As for the Republicans—how can one regard seriously a frightened, greedy, nostalgic huddle of tradesmen and lucky idlers who shut their eyes to history and science, steel their emotions against decent human sympathy, cling to sordid and provincial ideals exalting sheer acquisitiveness and condoning artificial hardship for the non-materially-shrewd, dwell smugly and sentimentally in a distorted dream-cosmos of outmoded phrases and principles and attitudes based on the bygone agricultural-handicraft world, and revel in (consciously or unconsciously) mendacious assumptions (such as the notion that real liberty is synonymous with the single detail of unrestricted economic license or that a rational planning of resource-distribution would contravene some vague and mystical ‘American heritage’…) utterly contrary to fact and without the slightest foundation in human experience? Intellectually, the Republican idea deserves the tolerance and respect one gives to the dead.”

The Guns of August.

“The direction of events in Egypt, Syria, Iraq and Iran should keep us awake at night.
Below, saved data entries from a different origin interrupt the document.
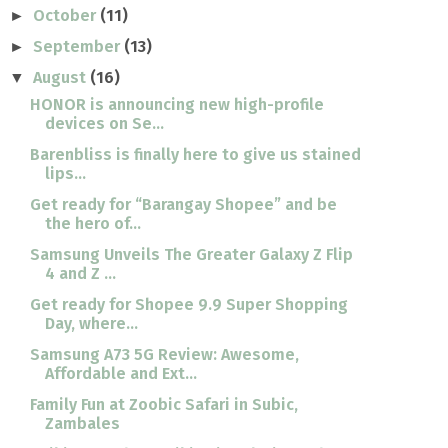
October
(11)
►
September
(13)
►
August
(16)
▼
HONOR is announcing new high-profile
devices on Se...
Barenbliss is finally here to give us stained
lips...
Get ready for “Barangay Shopee” and be
the hero of...
Samsung Unveils The Greater Galaxy Z Flip
4 and Z ...
Get ready for Shopee 9.9 Super Shopping
Day, where...
Samsung A73 5G Review: Awesome,
Affordable and Ext...
Family Fun at Zoobic Safari in Subic,
Zambales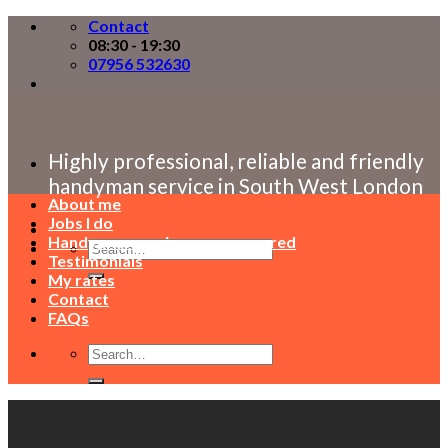
Skip
Contact
to
08:30 - 19:30
content
07956 532630
Highly professional, reliable and friendly
handyman service in South West London
About me
Jobs I do
Handyman service areas covered
Testimonials
My rates
Contact
FAQs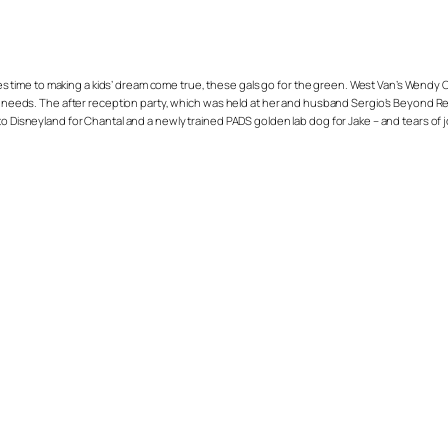
 comes time to making a kids’ dream come true, these gals go for the green. West Van’s We
al needs. The after reception party, which was held at her and husband Sergio’s Beyond Res
to Disneyland for Chantal and a newly trained PADS golden lab dog for Jake – and tears of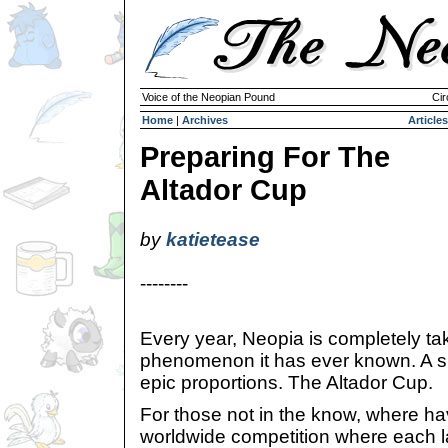
Voice of the Neopian Pound
Cir
Home
|
Archives
Articles
Preparing For The
Altador Cup
by
katietease
--------
Every year, Neopia is completely ta
phenomenon it has ever known. A sp
epic proportions. The Altador Cup.
For those not in the know, where ha
worldwide competition where each 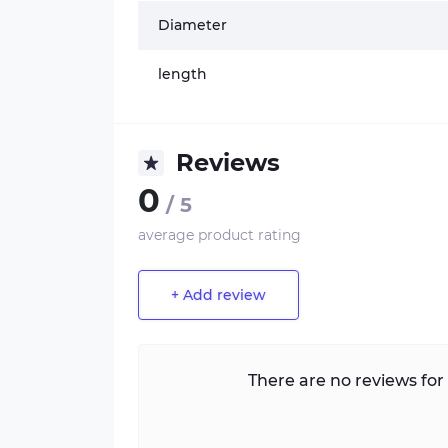
Diameter
length
Reviews
0
/ 5
average product rating
+ Add review
There are no reviews for 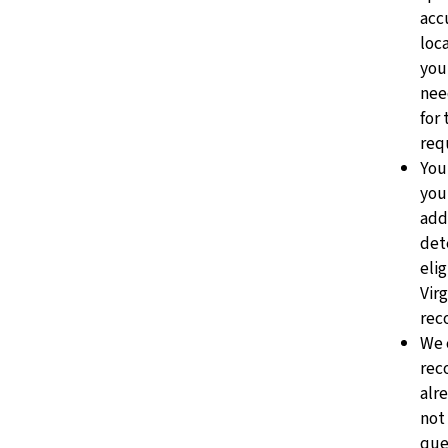
acc
loc
you
nee
for
req
You
you
add
det
elig
Vir
rec
We 
rec
alr
not
que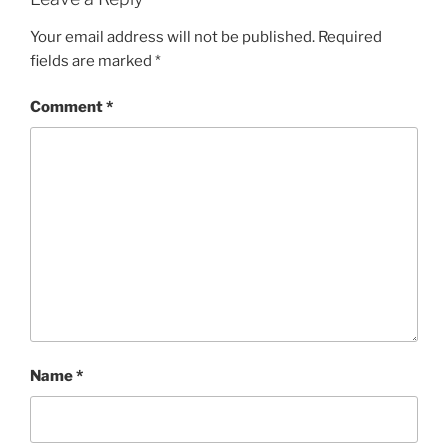
Your email address will not be published.
Required
fields are marked
*
Comment
*
Name
*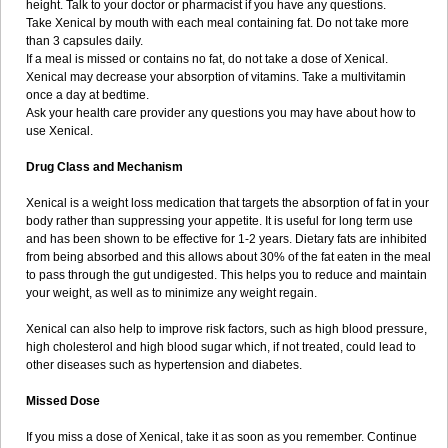
height. Talk to your doctor or pharmacist if you have any questions.
Take Xenical by mouth with each meal containing fat. Do not take more
than 3 capsules daily.
If a meal is missed or contains no fat, do not take a dose of Xenical.
Xenical may decrease your absorption of vitamins. Take a multivitamin
once a day at bedtime.
Ask your health care provider any questions you may have about how to
use Xenical.
Drug Class and Mechanism
Xenical is a weight loss medication that targets the absorption of fat in your
body rather than suppressing your appetite. It is useful for long term use
and has been shown to be effective for 1-2 years. Dietary fats are inhibited
from being absorbed and this allows about 30% of the fat eaten in the meal
to pass through the gut undigested. This helps you to reduce and maintain
your weight, as well as to minimize any weight regain.
Xenical can also help to improve risk factors, such as high blood pressure,
high cholesterol and high blood sugar which, if not treated, could lead to
other diseases such as hypertension and diabetes.
Missed Dose
If you miss a dose of Xenical, take it as soon as you remember. Continue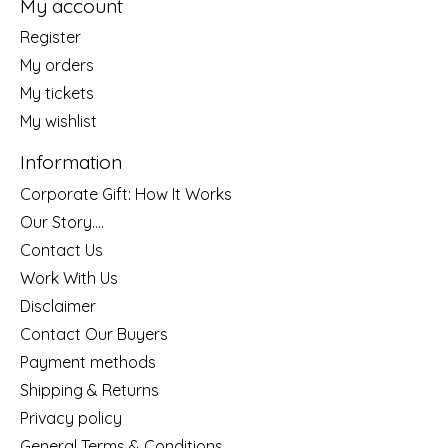
My account
Register
My orders
My tickets
My wishlist
Information
Corporate Gift: How It Works
Our Story....
Contact Us
Work With Us
Disclaimer
Contact Our Buyers
Payment methods
Shipping & Returns
Privacy policy
General Terms & Conditions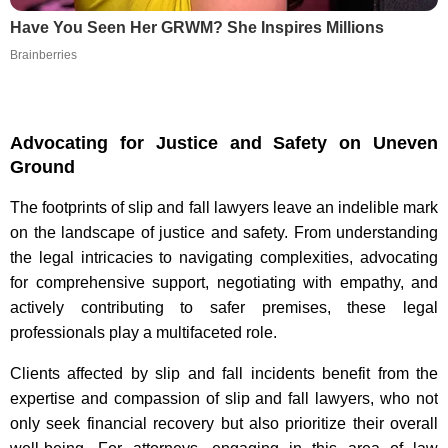
Have You Seen Her GRWM? She Inspires Millions
Brainberries
Advocating for Justice and Safety on Uneven
Ground
The footprints of slip and fall lawyers leave an indelible mark
on the landscape of justice and safety. From understanding
the legal intricacies to navigating complexities, advocating
for comprehensive support, negotiating with empathy, and
actively contributing to safer premises, these legal
professionals play a multifaceted role.
Clients affected by slip and fall incidents benefit from the
expertise and compassion of slip and fall lawyers, who not
only seek financial recovery but also prioritize their overall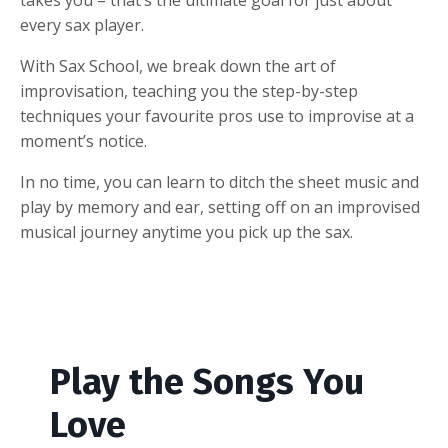
every sax player.
With Sax School, we break down the art of
improvisation, teaching you the step-by-step
techniques your favourite pros use to improvise at a
moment’s notice.
In no time, you can learn to ditch the sheet music and
play by memory and ear, setting off on an improvised
musical journey anytime you pick up the sax.
Play the Songs You
Love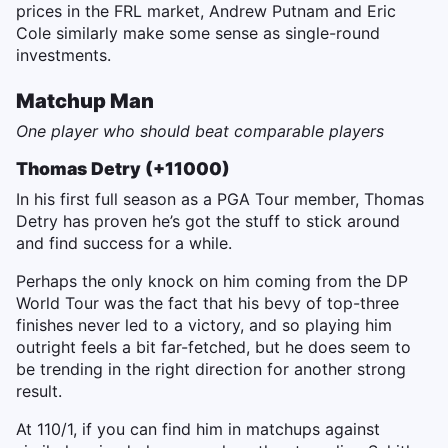
prices in the FRL market, Andrew Putnam and Eric
Cole similarly make some sense as single-round
investments.
Matchup Man
One player who should beat comparable players
Thomas Detry (+11000)
In his first full season as a PGA Tour member, Thomas
Detry has proven he’s got the stuff to stick around
and find success for a while.
Perhaps the only knock on him coming from the DP
World Tour was the fact that his bevy of top-three
finishes never led to a victory, and so playing him
outright feels a bit far-fetched, but he does seem to
be trending in the right direction for another strong
result.
At 110/1, if you can find him in matchups against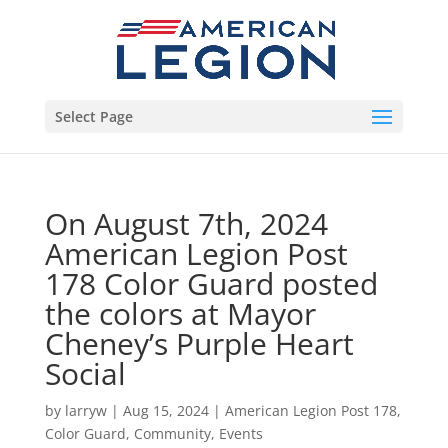
Select Page
On August 7th, 2024
American Legion Post
178 Color Guard posted
the colors at Mayor
Cheney’s Purple Heart
Social
by
larryw
|
Aug 15, 2024
|
American Legion Post 178
,
Color Guard
,
Community
,
Events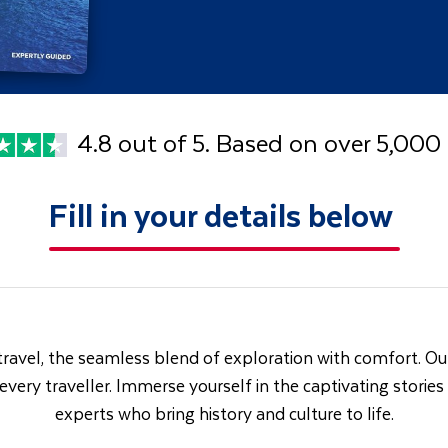
4.8 out of 5. Based on over 5,000
Fill in your details below
travel, the seamless blend of exploration with comfort. Our
 every traveller. Immerse yourself in the captivating storie
experts who bring history and culture to life.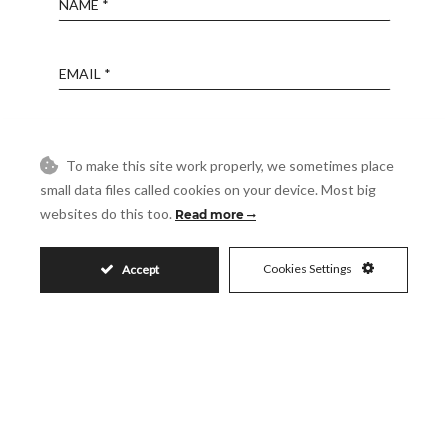
Email
Phone
To make this site work properly, we sometimes place
small data files called cookies on your device. Most big
Reference
websites do this too.
Read more
Cookies Settings
Accept
Message
Accept
I accept the
Privacy Policy
Visit
Schedule a Visit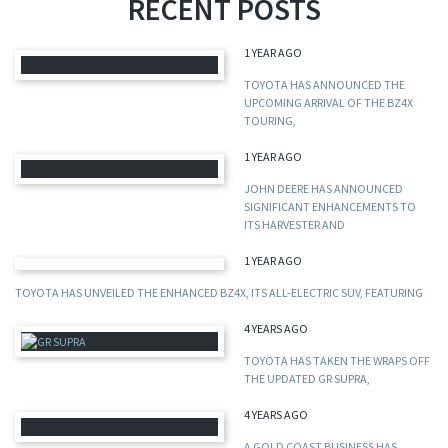
RECENT POSTS
1 YEAR AGO
TOYOTA HAS ANNOUNCED THE
UPCOMING ARRIVAL OF THE BZ4X
TOURING,
1 YEAR AGO
JOHN DEERE HAS ANNOUNCED
SIGNIFICANT ENHANCEMENTS TO
ITS HARVESTER AND
1 YEAR AGO
TOYOTA HAS UNVEILED THE ENHANCED BZ4X, ITS ALL-ELECTRIC SUV, FEATURING
4 YEARS AGO
TOYOTA HAS TAKEN THE WRAPS OFF
THE UPDATED GR SUPRA,
4 YEARS AGO
A GOLD COAST BUSINESS HAS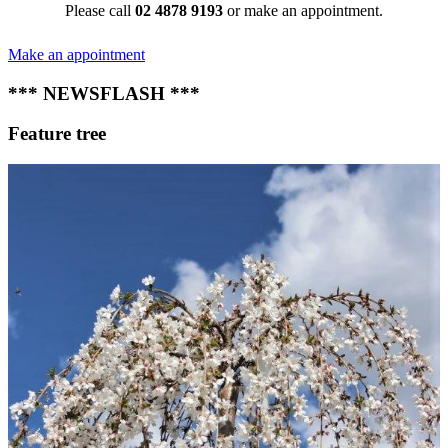
Please call
02 4878 9193
or make an appointment.
Make an appointment
*** NEWSFLASH ***
Feature tree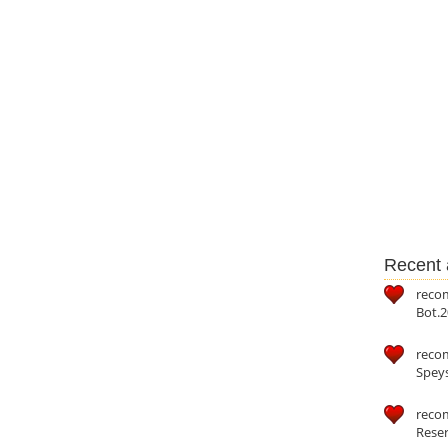
Recent a
reco
Bot.2
reco
Speys
recom
Reser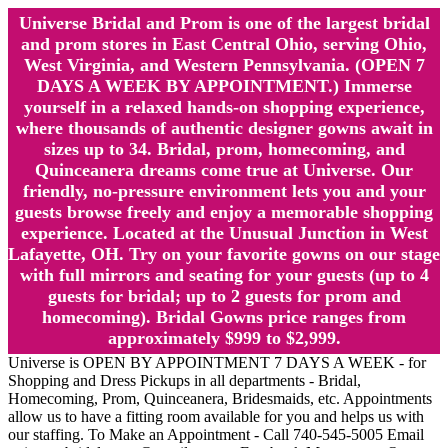
Universe Bridal and Prom is one of the largest bridal
and prom stores in East Central Ohio, serving Ohio,
West Virginia, and Western Pennsylvania. (OPEN 7
DAYS A WEEK BY APPOINTMENT.) Immerse
yourself in a relaxed hands-on shopping experience,
where thousands of authentic designer gowns await in
sizes up to 34. Bridal, prom, homecoming, and
Quinceanera dreams come true at Universe. Our
friendly, no-pressure environment lets you and your
guests browse freely and enjoy a memorable shopping
experience. Located at the Unusual Junction in West
Lafayette, OH. Try on your favorite gowns on our stage
with full mirrors and seating for your guests (up to 4
guests for bridal; up to 2 guests for prom and
homecoming). Bridal Gowns price ranges from
approximately $999 to $2,999.
Universe is OPEN BY APPOINTMENT 7 DAYS A WEEK - for
Shopping and Dress Pickups in all departments - Bridal,
Homecoming, Prom, Quinceanera, Bridesmaids, etc. Appointments
allow us to have a fitting room available for you and helps us with
our staffing. To Make an Appointment - Call 740-545-5005 Email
History is taking a dangerous turn…The region certainly cannot sustain two wars — Syria’s bloody insurgency and a near-civil war in Egypt — without wrecking established peace treaties and the normal mechanisms for defusing conflict.”

As armed US intervention in Syria seemingly passes the point of fait accompli — despite the fact that, as usual, any desirable outcome is unlikely, and blowback almost inevitable, from such a campaign — veteran Mideast correspondent Roger Boyes voices his concerns about the imploding Middle East. (Paywall-free summary here.) “In August 1914 there was a lot of grouse shooting going on. In August 2013, politicians prefer to read doorstopper biographies in Tuscany and Cornwall. Yet the spreading Middle East crisis, its multiple flashpoints, is every bit as ominous as the prelude to war in 1914.”

The Hardbender Theorem.

“The problem to me is, yes, it’s hard to get the money because even though I’m making films with no money, they still want Johnny [Depp] or Brad [Pitt] in it. It’s stupid, it’s ridiculous. The new phrase that’s floating around is you need a ‘hard-bender’ if you’re doing a film of a certain size. A ‘hard-bender’ is one with either Tom Hardy or Michael Fassbender and it never stops, it always astonishes me.”

With The Zero Theorem in the can — a trailer of sorts is hereIndiewire checks in with Terry Gilliam on the state of the business. “It’s so immediate now, there’s very little long-term thinking. I mean, Johnny [Depp] is one of the few who can keep making films that are somehow less successful and still end up on people’s lists.”